Extract to read
[Start of Attachment]
A favorite of mine. I once used it to prevent one of my children from falling asleep in the car. There is that sweet spot when your kids are young, when you are close to home, and you see them falling asleep in the back seat, and you know, you just know, that if they fall asleep, even for a moment, they will not be able to take a nap that afternoon, and then they will become demons.

So, in order to prevent this metamorphosis, I turned this piece on nearly full blast and urged them not to fall asleep. This was maybe not my best move. The piece has now become a part of our family lore.

Occasionally, when I am being unreasonable, my partner will start shouting, 'Listen to the Xenakis! Don't fall asleep! Listen to the Xenakis!'


----------



## Janspe (Nov 10, 2012)

Bartók's first sonata for piano and violin took me _ages_ to truly comprehend - such an uncompromisingly brutal and thorny piece! I don't know if it's the _most_ challenging piece I've learned to love but it's certainly a good contender for that title.
[End of Attachment]
What is required
Quote the forum posts about hard-to-love music from "Bartók's first sonata" up to and including "for that title.". The listing has no connection to the forum posts about hard-to-love music.

Dataset content
[Start of Attachment]
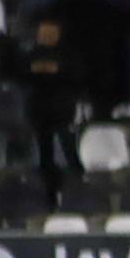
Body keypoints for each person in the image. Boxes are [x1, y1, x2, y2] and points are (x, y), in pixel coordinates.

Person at [24, 17, 84, 206]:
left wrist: (56, 70)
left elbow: (77, 78)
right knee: (44, 157)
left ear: (58, 34)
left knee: (70, 152)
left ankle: (79, 190)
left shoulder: (69, 55)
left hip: (62, 111)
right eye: (43, 33)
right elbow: (21, 76)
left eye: (50, 33)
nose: (46, 36)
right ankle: (49, 196)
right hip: (40, 112)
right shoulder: (31, 54)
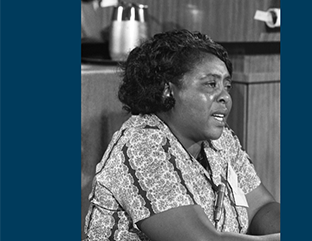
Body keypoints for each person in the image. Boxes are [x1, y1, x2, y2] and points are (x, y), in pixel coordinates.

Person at [83, 29, 280, 241]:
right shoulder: (141, 146)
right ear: (168, 90)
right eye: (211, 84)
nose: (225, 97)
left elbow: (261, 208)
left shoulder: (223, 140)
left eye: (227, 86)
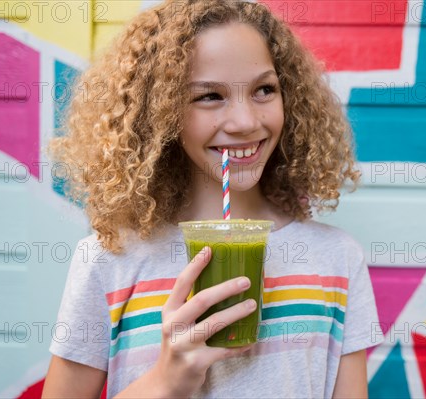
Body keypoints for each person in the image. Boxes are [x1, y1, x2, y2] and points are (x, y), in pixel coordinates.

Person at [42, 0, 383, 397]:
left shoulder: (337, 259)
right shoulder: (108, 260)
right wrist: (165, 381)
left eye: (264, 90)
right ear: (161, 111)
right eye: (209, 96)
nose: (245, 122)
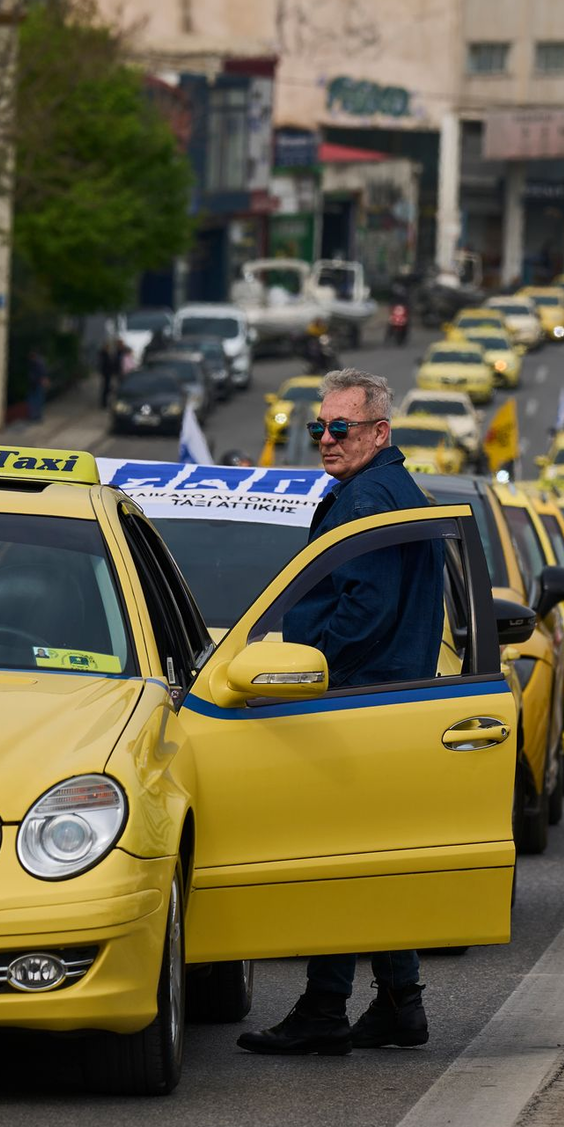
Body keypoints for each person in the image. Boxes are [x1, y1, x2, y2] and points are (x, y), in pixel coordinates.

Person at [237, 367, 443, 1057]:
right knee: (372, 863)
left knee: (335, 861)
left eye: (339, 427)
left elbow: (363, 611)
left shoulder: (365, 500)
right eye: (317, 428)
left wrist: (304, 664)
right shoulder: (392, 489)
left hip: (354, 704)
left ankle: (327, 1006)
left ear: (378, 431)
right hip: (392, 702)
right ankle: (398, 1003)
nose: (325, 439)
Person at [26, 350, 49, 422]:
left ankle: (35, 416)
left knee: (35, 400)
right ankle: (37, 416)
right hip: (36, 383)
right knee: (37, 400)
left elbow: (42, 373)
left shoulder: (36, 363)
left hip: (35, 383)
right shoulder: (39, 362)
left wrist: (43, 380)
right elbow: (43, 373)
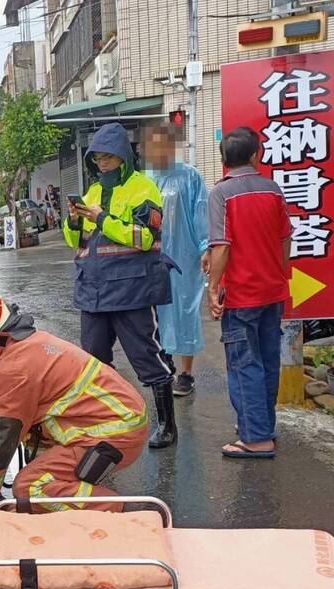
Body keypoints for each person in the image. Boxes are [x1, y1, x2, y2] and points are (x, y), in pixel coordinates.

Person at [0, 290, 148, 528]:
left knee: (31, 487)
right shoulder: (27, 347)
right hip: (113, 422)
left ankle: (127, 516)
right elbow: (3, 434)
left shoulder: (14, 369)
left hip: (113, 431)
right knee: (38, 475)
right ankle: (81, 513)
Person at [63, 122, 177, 449]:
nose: (102, 163)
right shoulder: (94, 191)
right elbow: (77, 242)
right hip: (93, 292)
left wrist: (100, 218)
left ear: (123, 157)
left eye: (108, 158)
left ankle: (167, 425)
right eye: (97, 158)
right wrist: (74, 219)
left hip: (131, 291)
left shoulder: (143, 188)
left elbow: (144, 239)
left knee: (147, 358)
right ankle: (106, 422)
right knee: (94, 361)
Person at [207, 127, 291, 459]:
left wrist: (213, 288)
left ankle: (255, 438)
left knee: (244, 364)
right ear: (256, 155)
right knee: (268, 360)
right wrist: (279, 270)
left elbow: (222, 246)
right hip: (273, 290)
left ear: (223, 159)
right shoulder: (273, 191)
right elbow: (285, 238)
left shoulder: (222, 194)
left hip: (241, 294)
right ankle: (262, 425)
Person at [144, 123, 210, 396]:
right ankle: (166, 364)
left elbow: (201, 214)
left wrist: (206, 247)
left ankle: (186, 373)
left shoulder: (191, 177)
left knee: (185, 310)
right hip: (154, 256)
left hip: (185, 256)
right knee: (157, 312)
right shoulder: (147, 179)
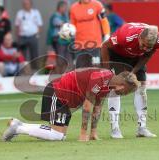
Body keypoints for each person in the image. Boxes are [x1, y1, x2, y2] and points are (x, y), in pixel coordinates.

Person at [2, 67, 140, 142]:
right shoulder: (101, 78)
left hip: (66, 101)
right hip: (57, 92)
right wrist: (82, 134)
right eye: (127, 91)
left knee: (60, 136)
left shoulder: (108, 85)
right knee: (57, 135)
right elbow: (87, 107)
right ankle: (18, 128)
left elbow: (97, 108)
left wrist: (93, 133)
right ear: (122, 86)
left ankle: (18, 125)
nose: (124, 94)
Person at [101, 22, 159, 138]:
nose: (145, 48)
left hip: (136, 58)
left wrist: (133, 72)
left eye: (148, 47)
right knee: (116, 87)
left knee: (142, 87)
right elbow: (105, 46)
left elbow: (148, 55)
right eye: (143, 45)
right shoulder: (125, 36)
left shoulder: (157, 40)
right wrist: (107, 72)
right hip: (117, 55)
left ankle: (142, 128)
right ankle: (115, 129)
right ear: (139, 37)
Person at [70, 0, 111, 141]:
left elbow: (104, 21)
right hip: (80, 48)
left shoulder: (97, 5)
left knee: (96, 87)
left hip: (95, 47)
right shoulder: (74, 8)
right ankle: (79, 127)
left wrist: (106, 35)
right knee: (81, 84)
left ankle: (93, 131)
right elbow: (72, 27)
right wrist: (68, 34)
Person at [15, 0, 43, 69]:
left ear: (31, 4)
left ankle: (35, 70)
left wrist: (37, 35)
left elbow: (40, 25)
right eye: (24, 4)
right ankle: (23, 71)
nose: (25, 5)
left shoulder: (36, 13)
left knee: (34, 55)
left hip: (33, 36)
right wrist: (18, 37)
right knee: (23, 55)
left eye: (27, 3)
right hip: (22, 37)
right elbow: (17, 26)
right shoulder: (20, 13)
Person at [46, 0, 72, 73]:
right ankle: (59, 72)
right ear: (60, 7)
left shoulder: (65, 16)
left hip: (65, 39)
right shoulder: (55, 16)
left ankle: (65, 72)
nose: (65, 9)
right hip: (58, 39)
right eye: (64, 7)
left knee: (67, 56)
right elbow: (62, 24)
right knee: (60, 56)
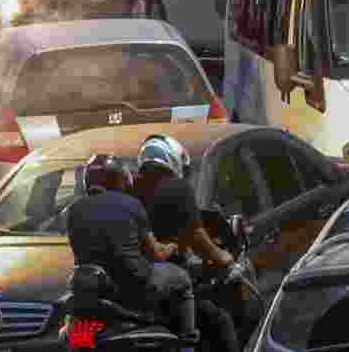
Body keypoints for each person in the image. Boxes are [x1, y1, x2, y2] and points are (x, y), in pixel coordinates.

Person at [66, 154, 199, 345]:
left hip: (93, 288)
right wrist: (175, 245)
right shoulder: (131, 205)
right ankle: (188, 342)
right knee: (183, 280)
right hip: (135, 284)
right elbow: (158, 254)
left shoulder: (74, 209)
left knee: (73, 337)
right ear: (121, 178)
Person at [133, 135, 240, 352]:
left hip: (130, 286)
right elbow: (197, 236)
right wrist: (222, 257)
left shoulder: (130, 189)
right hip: (162, 286)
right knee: (220, 321)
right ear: (173, 160)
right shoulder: (177, 187)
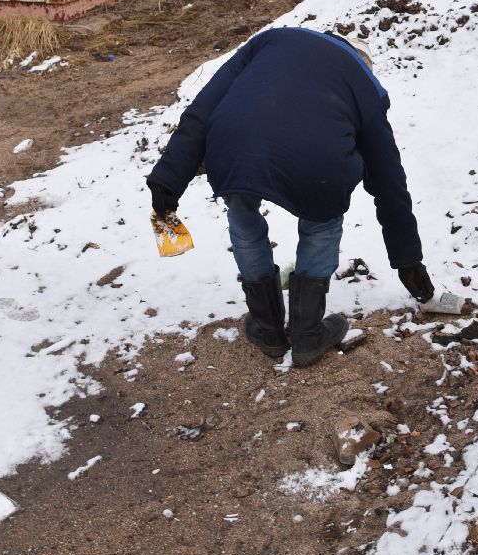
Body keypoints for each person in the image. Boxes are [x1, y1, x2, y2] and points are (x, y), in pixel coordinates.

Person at [147, 27, 436, 368]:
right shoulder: (364, 87)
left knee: (243, 219)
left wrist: (168, 179)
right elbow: (389, 181)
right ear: (363, 64)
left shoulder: (272, 40)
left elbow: (202, 109)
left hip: (235, 145)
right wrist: (407, 259)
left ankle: (267, 328)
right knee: (321, 224)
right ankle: (307, 334)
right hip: (318, 163)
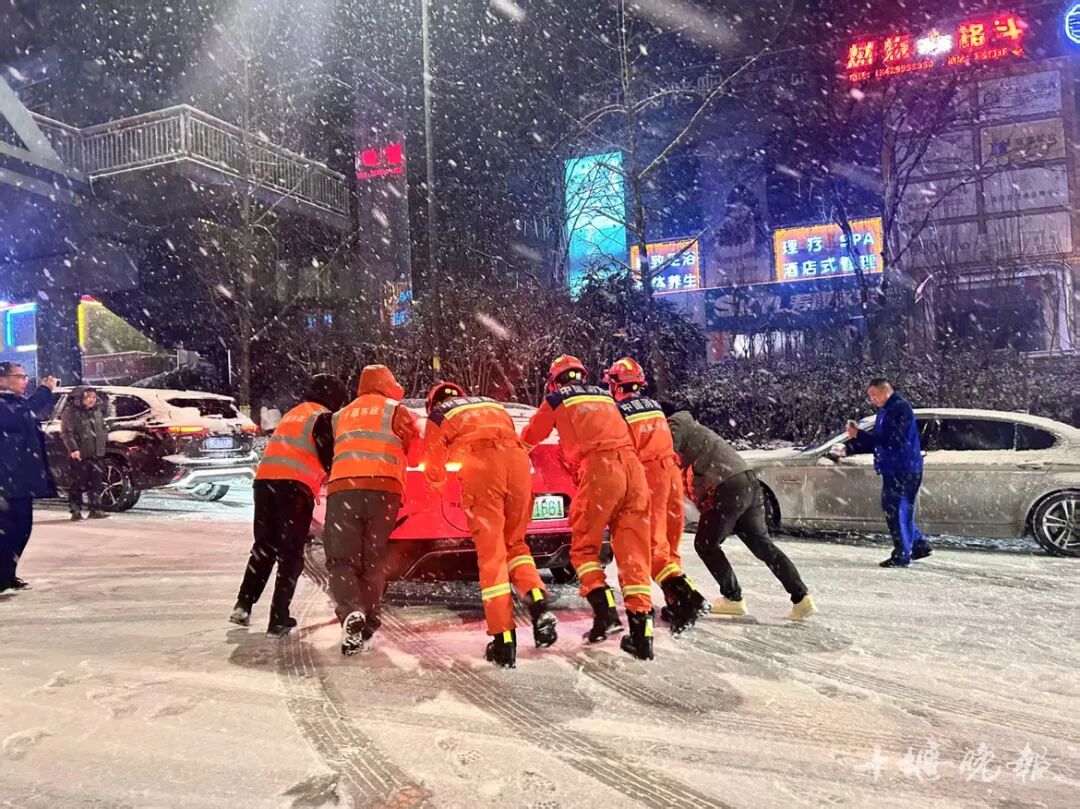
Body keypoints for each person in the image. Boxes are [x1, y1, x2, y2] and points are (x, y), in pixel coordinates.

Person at [521, 355, 655, 661]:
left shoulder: (557, 399)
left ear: (554, 380)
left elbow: (531, 437)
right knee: (633, 553)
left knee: (583, 549)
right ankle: (642, 634)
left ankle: (605, 611)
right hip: (633, 471)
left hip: (600, 470)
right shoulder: (604, 397)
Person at [422, 381, 557, 668]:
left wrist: (439, 484)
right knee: (515, 544)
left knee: (492, 555)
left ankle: (503, 640)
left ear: (432, 403)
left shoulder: (438, 415)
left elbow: (432, 468)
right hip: (518, 463)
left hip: (483, 467)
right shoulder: (491, 405)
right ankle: (536, 599)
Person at [664, 405, 816, 621]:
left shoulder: (675, 424)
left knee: (705, 544)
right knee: (762, 545)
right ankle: (801, 597)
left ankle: (733, 598)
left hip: (726, 485)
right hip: (746, 481)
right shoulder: (692, 428)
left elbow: (663, 456)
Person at [230, 374, 347, 637]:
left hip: (264, 483)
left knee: (264, 547)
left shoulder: (294, 414)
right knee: (291, 553)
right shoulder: (322, 417)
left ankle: (243, 605)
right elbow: (329, 458)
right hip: (294, 487)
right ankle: (278, 617)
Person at [604, 358, 706, 633]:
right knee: (669, 543)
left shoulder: (618, 413)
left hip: (648, 477)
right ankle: (676, 601)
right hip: (671, 473)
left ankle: (688, 596)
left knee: (649, 546)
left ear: (615, 384)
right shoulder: (655, 407)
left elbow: (621, 454)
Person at [324, 365, 420, 656]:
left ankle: (351, 611)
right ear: (388, 385)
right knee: (374, 559)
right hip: (384, 489)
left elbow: (333, 449)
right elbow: (414, 448)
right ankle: (367, 622)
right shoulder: (396, 410)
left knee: (342, 559)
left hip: (343, 488)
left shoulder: (340, 415)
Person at [847, 378, 931, 568]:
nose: (872, 399)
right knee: (900, 509)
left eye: (873, 395)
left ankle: (902, 554)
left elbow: (891, 439)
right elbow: (883, 439)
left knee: (896, 510)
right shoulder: (888, 409)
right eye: (870, 396)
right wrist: (859, 438)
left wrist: (859, 435)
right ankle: (917, 544)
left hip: (901, 468)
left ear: (885, 391)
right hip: (900, 467)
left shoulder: (898, 409)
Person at [0, 362, 58, 593]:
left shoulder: (17, 402)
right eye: (19, 376)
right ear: (2, 380)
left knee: (22, 529)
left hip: (20, 479)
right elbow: (17, 415)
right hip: (5, 479)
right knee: (7, 531)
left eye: (25, 377)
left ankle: (7, 574)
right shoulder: (7, 405)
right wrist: (44, 391)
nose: (24, 381)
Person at [60, 386, 109, 520]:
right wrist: (73, 449)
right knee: (77, 483)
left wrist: (102, 442)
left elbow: (102, 428)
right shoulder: (71, 413)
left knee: (95, 482)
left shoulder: (97, 411)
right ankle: (76, 510)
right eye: (88, 397)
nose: (91, 400)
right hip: (80, 454)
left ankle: (96, 508)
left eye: (93, 397)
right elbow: (67, 433)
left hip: (96, 453)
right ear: (80, 398)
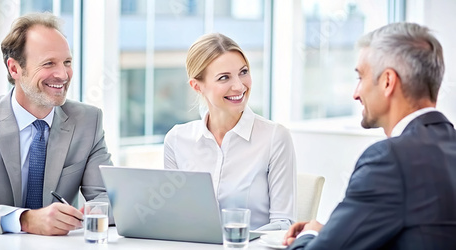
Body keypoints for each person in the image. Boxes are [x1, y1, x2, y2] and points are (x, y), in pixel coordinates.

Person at [283, 22, 456, 249]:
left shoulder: (390, 160)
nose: (356, 94)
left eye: (360, 77)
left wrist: (311, 236)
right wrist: (334, 232)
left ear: (387, 82)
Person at [0, 12, 112, 236]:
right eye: (49, 63)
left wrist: (84, 214)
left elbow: (107, 198)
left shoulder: (89, 121)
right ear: (14, 69)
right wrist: (25, 220)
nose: (63, 74)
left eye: (67, 62)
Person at [163, 33, 296, 230]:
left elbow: (283, 224)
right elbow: (173, 217)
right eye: (224, 77)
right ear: (197, 86)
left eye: (243, 72)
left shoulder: (275, 137)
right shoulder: (176, 140)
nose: (239, 86)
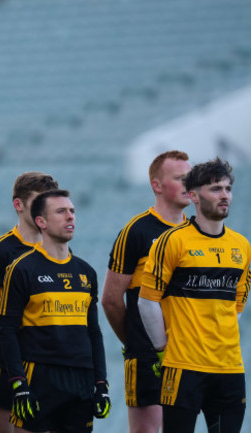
[End of Attachment]
Answer to the exercise
Bartók's first sonata for piano and violin took me _ages_ to truly comprehend - such an uncompromisingly brutal and thorny piece! I don't know if it's the _most_ challenging piece I've learned to love but it's certainly a good contender for that title.